On 08/25/2014 01:53 PM, David E. Wheeler wrote:
On Aug 25, 2014, at 10:52 AM, Greg Sabino Mullane <[email protected]> wrote:
The biggest problem is that any composite types are going to be user-defined
types, and thus DBD::Pg cannot know about them in advance (as it does for
arrays). This problem has reared its head already. We can query the system
catalogs to gather information about data types, but the key point is when?
On connection? When we encounter an unknown type? (tricky, as we are already
inside of an active transaction). Perhaps allow the user to call some method
that tells us to grab the information? I'm thinking some combination of
the former and latter will work: allows a connection attribute that says
"grab information about all user types right after you connect" as well as a
method that does the same thing (or allows some wildcards, etc.). Once that
is in place, it should be relatively easy to roll multiple columns into a
hashref .. I think. Haven't actually dug into that part of the code yet :)

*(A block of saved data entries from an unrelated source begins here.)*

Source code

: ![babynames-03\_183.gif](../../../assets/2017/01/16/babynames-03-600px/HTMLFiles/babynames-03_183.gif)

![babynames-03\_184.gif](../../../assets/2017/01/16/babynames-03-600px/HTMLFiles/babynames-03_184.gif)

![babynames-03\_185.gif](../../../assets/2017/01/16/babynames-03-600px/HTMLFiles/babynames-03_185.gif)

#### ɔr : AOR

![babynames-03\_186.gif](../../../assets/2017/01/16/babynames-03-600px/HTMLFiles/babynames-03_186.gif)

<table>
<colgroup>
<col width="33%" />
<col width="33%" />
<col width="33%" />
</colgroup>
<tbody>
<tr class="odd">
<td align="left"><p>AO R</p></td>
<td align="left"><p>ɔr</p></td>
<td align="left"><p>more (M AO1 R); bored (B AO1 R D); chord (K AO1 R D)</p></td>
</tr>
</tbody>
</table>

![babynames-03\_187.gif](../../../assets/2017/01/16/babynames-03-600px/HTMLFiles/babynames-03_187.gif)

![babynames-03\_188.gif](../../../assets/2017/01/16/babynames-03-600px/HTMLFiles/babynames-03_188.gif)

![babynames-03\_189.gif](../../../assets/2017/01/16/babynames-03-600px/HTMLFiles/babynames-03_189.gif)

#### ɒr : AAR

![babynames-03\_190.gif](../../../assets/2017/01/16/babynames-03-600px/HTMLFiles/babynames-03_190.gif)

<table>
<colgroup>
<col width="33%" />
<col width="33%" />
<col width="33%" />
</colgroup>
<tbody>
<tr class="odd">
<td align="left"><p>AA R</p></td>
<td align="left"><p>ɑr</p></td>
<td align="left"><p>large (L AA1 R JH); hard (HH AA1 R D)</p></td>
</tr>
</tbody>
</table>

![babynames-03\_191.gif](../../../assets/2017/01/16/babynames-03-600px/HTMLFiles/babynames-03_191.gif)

OTOH, would be awesome to have an attribute to serialize and deserialize JSON
and JSONB values. :-)
Well, of course, json and jsonb are already serializations. Even jsonb
in binary mode is sent to the client as a json string (with a version
number in case we ever decide to send/receive a different binary format).
And turning a composite into json is pretty simple - in 9.4 it's just
to_json(recordval). populate_json(null::recordtype, jsonval) pretty much
does the reverse. On the perl side there are well known modules for
moving between hashes and json objects. Maybe with some sort of Tie
mechanism you could make that almost transparent?